Un budget qui ne s’attaque ni au chômage, ni à la pauvreté

Van Rompuy a été très habile. Les médias présentent le budget comme étant un “équilibre” entre assainissements, impôts supplémentaires et divers revenus provenant des banques, du secteur énergétique et de la lutte contre la fraude fiscale et sociale. Vraiment ?

Par Anja Deschoemacker

Assainissements light?

Les patrons parlent « d’opportunités ratées » et de « manque de mesures structurelles » dans la politique du marché de l’emploi et la sécurité sociale. La Belgique se fait aussi taper sur les doigts par la Commission européenne pour un déficit budgétaire « excessif » – ce qui fait de notre pays un des 20 (sur 27 !) pays qui se font taper sur les doigts. Avec un déficit budgétaire de 6% en 2009, la Belgique reste loin sous les 9,9% aux Etats-Unis pour l’année fiscale 2008-2009 (clôturée en septembre).

Le gouvernement Van Rompuy suit le projet de développement proposé par le Haut Conseil des Finances : parvenir à un équilibre budgétaire pour 2015 en postposant les mesures plus dures pour 2011-2015, afin de ne pas mettre en danger la relance économique. C’est plus que ce qui est demandé par l’OCDE, qui prône un équilibre budgétaire pour 2017.

Aucun équilibre

Dire que le budget garantit que tout le monde paiera sa part pour la crise est un pur mensonge. Sérieusement, qui croit encore aux contes de fées ? Les nouveaux impôts seront largement portés par la grande majorité de la population, les banques et le secteur de l’énergie s’arrangeront pour récupérer leurs contributions en les facturant en retour aux consommateurs, les assainissements dans la fonction publique entraîneront des pertes d’emplois (sans doute pas par licenciements, mais en ne remplaçant pas des fonctionnaires qui partent en pension),…

On pourrait parler «d’équilibre» si un Etat qui sait donner 25 milliards pour la crise bancaire pouvait également le faire pour les besoins sociaux qui continuent à grandir après déjà 30 ans de sous-financement.

En réalité, le gouvernement donne aux soins de santé moins que la marge de croissance prévue de 4,5%. Ce secteur de la sécurité sociale va payer les déficits des autres secteurs, provoqués par la baisse continuelle des contributions «patronales» (5 à 6 milliards par an aujourd’hui). En plus, l’Etat – principalement par le biais des caisses de la sécurité sociale – a fortement subventionné les derniers accords salariaux. En fait, les travailleurs paient leurs propres augmentations salariales !

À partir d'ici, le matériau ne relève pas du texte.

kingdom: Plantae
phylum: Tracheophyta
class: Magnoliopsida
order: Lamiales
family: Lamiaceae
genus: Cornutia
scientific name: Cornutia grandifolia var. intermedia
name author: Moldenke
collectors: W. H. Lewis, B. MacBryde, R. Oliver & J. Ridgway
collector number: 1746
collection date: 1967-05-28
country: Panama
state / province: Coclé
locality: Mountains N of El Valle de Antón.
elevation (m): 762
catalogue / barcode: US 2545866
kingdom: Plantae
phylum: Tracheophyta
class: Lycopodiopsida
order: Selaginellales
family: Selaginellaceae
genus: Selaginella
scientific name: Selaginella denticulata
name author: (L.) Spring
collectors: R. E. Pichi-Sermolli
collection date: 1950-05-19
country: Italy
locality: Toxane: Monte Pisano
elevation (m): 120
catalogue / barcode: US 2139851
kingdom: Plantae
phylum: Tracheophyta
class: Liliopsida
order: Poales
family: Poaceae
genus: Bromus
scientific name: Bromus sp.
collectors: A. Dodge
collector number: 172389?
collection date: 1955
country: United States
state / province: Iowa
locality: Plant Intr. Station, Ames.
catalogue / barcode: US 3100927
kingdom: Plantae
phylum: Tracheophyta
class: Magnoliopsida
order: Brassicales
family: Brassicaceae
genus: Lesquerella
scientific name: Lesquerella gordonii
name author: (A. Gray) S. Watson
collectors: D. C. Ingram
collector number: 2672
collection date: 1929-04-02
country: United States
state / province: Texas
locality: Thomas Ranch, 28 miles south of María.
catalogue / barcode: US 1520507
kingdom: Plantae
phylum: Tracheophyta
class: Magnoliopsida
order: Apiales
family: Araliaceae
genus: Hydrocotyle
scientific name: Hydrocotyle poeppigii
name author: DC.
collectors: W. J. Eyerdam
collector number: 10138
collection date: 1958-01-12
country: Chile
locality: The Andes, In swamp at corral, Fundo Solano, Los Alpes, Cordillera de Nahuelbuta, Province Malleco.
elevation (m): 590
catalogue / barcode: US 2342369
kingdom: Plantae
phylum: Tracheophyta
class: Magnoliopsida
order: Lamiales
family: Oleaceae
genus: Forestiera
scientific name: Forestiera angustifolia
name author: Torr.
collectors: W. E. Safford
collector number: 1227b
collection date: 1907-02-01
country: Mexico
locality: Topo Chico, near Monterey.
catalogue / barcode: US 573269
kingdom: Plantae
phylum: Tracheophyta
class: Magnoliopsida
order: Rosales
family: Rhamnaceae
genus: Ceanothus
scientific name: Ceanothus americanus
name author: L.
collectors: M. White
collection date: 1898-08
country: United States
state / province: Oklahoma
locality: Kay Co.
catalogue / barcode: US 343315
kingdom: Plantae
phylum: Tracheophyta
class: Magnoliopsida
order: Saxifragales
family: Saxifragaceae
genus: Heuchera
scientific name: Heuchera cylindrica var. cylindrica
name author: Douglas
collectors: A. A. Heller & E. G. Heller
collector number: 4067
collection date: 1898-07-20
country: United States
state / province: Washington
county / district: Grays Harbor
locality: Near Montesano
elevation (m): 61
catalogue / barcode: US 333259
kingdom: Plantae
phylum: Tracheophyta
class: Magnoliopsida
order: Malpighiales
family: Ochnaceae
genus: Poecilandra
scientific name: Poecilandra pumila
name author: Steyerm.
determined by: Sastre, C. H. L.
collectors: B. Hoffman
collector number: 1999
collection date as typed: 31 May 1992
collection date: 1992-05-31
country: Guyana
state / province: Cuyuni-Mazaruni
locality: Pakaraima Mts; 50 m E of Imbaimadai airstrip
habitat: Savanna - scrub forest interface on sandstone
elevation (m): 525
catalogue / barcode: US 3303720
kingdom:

Ce n’est que partie remise

Les syndicats, qui avaient attendu pire, sont prudemment positifs. Le gouvernement n’est pas pressé de s’en prendre directement aux travailleurs et allocataires. D’abord, il ne faut pas risquer de casser la fragile reprise. Ensuite les travailleurs ont déjà montré leur colère ces dernières années dans les mouvements pour plus de pouvoir d’achat et pour le maintien des emplois. Et enfin, le gouvernement fédéral même est d’une nature particulièrement instable.

Les mesures plus dures et plus structurelles à prendre dans ce qui nous reste encore de l’Etat-providence ne sont néanmoins pas abandonnées. Elles sont simplement postposées à la période 2012-2015/2017. D’ici là, les défenseurs «prudents» des intérêts du patronat espèrent que l’économie roulera de nouveau, mais aussi que le mouvement ouvrier sera «moins nerveux» et, surtout, que leur gouvernement sera renforcé. Ils espèrent aussi que les élections à tous les niveaux auront lieu en même temps, afin de pouvoir bénéficier de suffisamment de temps pour mener à bien cette attaque structurelle.

Ce budget montre que le gouvernement est conscient de la puissance potentielle de la classe des travailleurs. La dernière chose dont le capitalisme belge, déjà si troublé, a besoin aujourd’hui, c’est d’un mouvement généralisé. Sur ce point, Van Rompuy fait bien son boulot en évitant toute provocation, même si tous les patrons n’en sont pas actuellement convaincus.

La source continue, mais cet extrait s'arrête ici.